[Short-answer chart tasks]
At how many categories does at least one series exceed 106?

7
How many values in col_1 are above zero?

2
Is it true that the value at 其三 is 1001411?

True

* * *

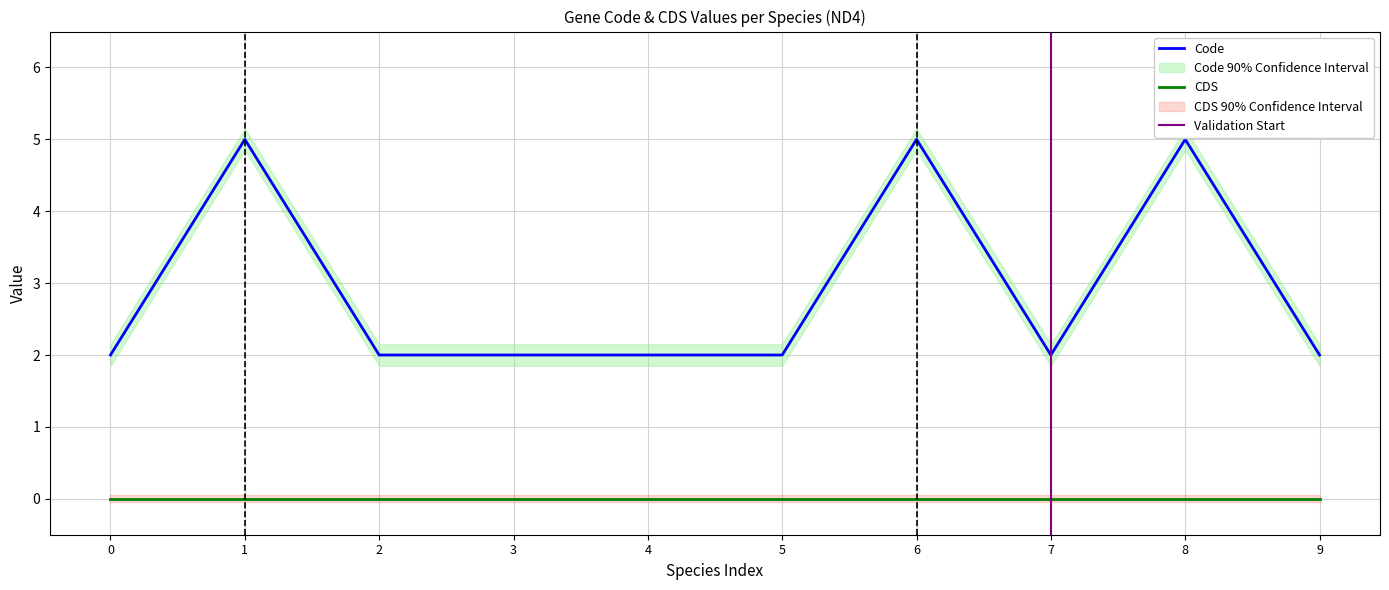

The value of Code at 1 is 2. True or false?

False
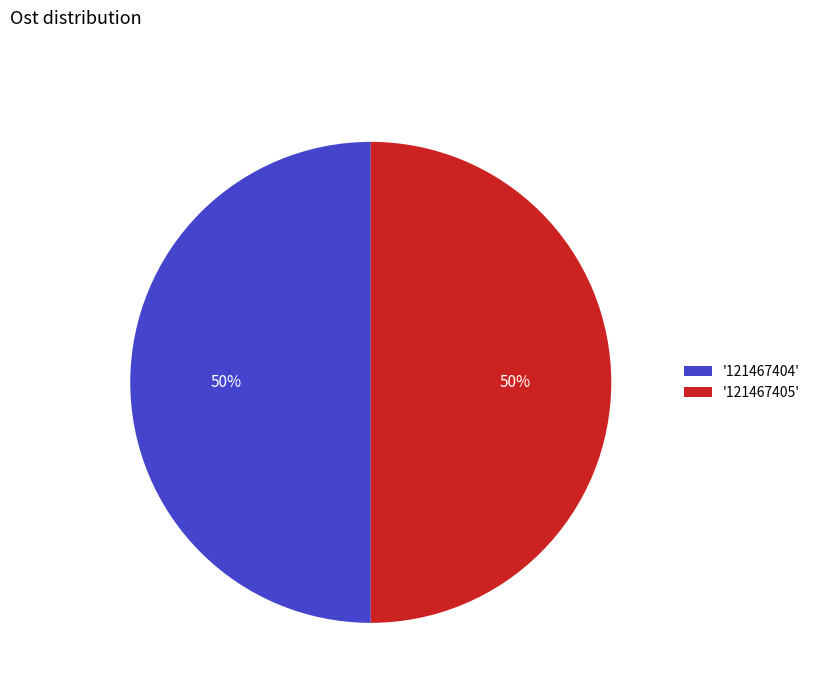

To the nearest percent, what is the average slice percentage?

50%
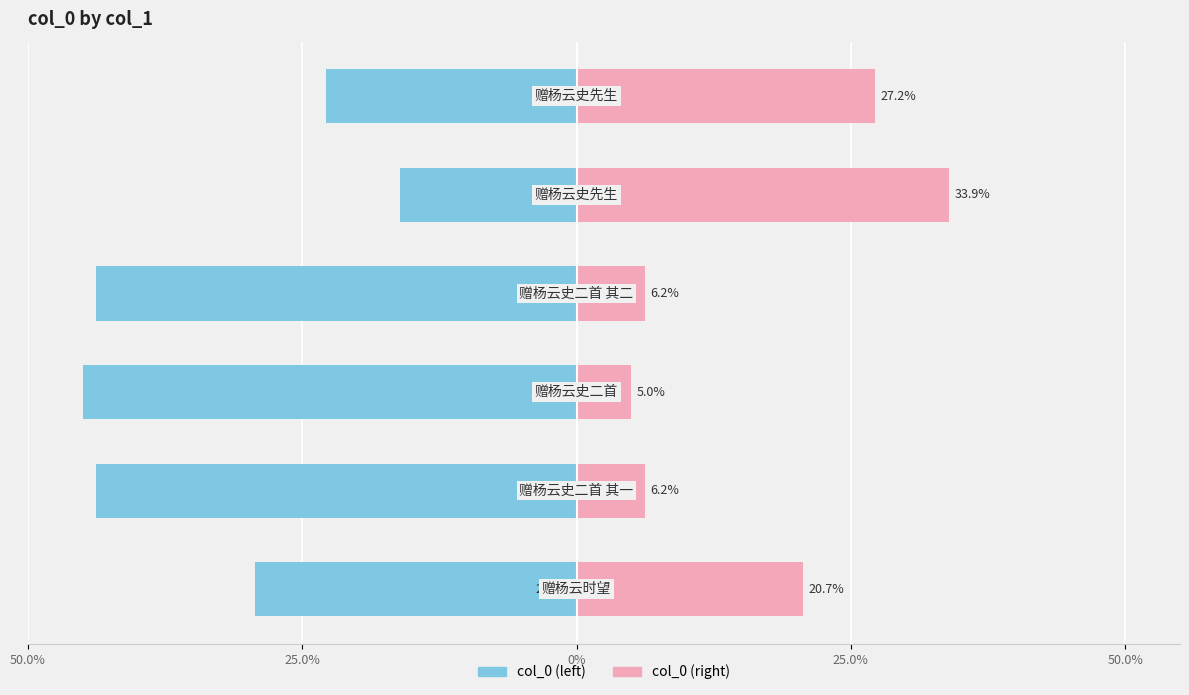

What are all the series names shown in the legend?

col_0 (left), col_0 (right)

PROBLEM REQUIREMENTS: Update the items from the line with "At how many" up to and including the line with "Is it true that the value at 其三 is 1001411?" by replacing "categories" with "groups", leaving everything else unchanged. Return only those lines.

PROBLEM SOLUTION:
At how many groups does at least one series exceed 106?

7
How many values in col_1 are above zero?

2
Is it true that the value at 其三 is 1001411?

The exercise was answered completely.